____ EXERCISE MATERIAL

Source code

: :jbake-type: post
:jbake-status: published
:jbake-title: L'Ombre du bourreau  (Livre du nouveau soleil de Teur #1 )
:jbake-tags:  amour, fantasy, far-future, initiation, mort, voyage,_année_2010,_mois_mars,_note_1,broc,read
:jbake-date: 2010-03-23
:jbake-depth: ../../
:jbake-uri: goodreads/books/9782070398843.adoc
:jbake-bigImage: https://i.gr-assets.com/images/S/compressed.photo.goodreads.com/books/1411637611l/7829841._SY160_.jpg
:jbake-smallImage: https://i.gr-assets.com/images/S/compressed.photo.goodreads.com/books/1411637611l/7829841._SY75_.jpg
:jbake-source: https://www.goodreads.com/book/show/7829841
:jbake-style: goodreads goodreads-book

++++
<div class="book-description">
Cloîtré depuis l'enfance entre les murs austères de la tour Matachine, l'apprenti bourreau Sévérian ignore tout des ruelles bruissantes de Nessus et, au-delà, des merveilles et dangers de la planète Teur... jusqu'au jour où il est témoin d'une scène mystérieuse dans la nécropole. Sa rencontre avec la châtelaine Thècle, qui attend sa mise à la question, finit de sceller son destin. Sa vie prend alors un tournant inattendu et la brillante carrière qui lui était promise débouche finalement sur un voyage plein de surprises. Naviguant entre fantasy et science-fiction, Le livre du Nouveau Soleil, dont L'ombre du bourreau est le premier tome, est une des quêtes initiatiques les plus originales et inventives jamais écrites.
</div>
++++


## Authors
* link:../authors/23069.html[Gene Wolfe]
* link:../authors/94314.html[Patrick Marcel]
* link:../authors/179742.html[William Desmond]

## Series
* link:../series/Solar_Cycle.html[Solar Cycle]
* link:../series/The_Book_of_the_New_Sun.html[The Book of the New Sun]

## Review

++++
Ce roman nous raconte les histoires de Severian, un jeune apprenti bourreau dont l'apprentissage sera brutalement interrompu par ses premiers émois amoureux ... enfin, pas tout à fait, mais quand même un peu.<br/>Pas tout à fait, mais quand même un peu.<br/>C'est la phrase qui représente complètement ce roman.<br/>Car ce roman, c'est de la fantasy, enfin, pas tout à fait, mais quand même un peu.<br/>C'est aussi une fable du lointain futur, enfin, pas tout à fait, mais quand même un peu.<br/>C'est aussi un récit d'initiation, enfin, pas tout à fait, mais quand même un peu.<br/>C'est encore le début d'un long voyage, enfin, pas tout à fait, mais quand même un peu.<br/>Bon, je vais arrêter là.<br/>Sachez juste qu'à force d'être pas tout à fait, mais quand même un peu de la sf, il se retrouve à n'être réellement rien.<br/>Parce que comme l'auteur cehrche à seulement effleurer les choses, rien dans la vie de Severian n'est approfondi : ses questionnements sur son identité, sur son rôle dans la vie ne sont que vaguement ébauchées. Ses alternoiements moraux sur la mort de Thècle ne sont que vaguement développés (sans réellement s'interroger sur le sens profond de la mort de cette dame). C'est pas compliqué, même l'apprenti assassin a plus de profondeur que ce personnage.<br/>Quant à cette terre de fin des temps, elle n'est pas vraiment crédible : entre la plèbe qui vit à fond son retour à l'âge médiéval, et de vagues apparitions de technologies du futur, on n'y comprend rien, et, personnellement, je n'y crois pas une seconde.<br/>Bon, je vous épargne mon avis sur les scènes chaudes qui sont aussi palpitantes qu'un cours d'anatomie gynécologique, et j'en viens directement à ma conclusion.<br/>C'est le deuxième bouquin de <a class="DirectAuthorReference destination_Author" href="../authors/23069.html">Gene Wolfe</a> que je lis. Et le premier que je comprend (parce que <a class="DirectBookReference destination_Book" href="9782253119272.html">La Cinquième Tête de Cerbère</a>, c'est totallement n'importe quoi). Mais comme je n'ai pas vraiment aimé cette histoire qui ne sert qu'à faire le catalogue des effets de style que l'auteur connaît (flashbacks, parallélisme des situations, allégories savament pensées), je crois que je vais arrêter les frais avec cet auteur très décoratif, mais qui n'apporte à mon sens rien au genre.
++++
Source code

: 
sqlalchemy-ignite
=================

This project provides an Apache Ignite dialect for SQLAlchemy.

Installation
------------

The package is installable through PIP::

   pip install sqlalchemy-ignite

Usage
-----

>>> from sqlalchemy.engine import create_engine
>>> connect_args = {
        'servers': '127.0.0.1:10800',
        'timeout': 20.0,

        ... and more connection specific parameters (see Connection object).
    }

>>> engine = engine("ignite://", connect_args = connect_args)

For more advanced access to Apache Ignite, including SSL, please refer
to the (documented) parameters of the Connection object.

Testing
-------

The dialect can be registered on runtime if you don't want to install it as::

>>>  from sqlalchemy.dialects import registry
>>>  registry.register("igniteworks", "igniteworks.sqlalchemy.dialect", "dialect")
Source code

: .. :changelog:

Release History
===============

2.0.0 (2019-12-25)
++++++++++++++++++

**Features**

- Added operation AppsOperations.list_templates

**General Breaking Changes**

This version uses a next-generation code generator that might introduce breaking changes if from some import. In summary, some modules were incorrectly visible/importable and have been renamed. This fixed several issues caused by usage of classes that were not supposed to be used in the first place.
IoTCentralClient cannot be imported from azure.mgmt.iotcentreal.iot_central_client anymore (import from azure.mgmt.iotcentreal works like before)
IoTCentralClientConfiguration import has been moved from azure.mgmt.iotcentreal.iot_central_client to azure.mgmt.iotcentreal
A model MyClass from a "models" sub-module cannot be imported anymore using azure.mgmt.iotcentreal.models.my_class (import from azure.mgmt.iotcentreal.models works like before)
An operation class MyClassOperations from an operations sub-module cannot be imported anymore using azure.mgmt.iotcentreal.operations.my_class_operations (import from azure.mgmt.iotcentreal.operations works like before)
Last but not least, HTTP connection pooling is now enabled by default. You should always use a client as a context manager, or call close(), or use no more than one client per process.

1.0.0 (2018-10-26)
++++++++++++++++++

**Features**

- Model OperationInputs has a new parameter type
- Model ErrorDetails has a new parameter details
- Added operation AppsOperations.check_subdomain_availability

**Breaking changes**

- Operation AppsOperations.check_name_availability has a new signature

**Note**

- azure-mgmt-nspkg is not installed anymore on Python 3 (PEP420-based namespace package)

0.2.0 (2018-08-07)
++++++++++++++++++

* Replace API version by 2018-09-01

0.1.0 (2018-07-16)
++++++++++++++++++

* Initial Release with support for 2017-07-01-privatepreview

________

AIM OF THE TASK: The lines above, starting at the one with "pip install sqlalchemy-ignite" and ending at the one with "This version uses", are the only ones to return, exactly as written.

WRITTEN SOLUTION:
   pip install sqlalchemy-ignite

Usage
-----

>>> from sqlalchemy.engine import create_engine
>>> connect_args = {
        'servers': '127.0.0.1:10800',
        'timeout': 20.0,

        ... and more connection specific parameters (see Connection object).
    }

>>> engine = engine("ignite://", connect_args = connect_args)

For more advanced access to Apache Ignite, including SSL, please refer
to the (documented) parameters of the Connection object.

Testing
-------

The dialect can be registered on runtime if you don't want to install it as::

>>>  from sqlalchemy.dialects import registry
>>>  registry.register("igniteworks", "igniteworks.sqlalchemy.dialect", "dialect")
Source code

: .. :changelog:

Release History
===============

2.0.0 (2019-12-25)
++++++++++++++++++

**Features**

- Added operation AppsOperations.list_templates

**General Breaking Changes**

This version uses a next-generation code generator that might introduce breaking changes if from some import. In summary, some modules were incorrectly visible/importable and have been renamed. This fixed several issues caused by usage of classes that were not supposed to be used in the first place.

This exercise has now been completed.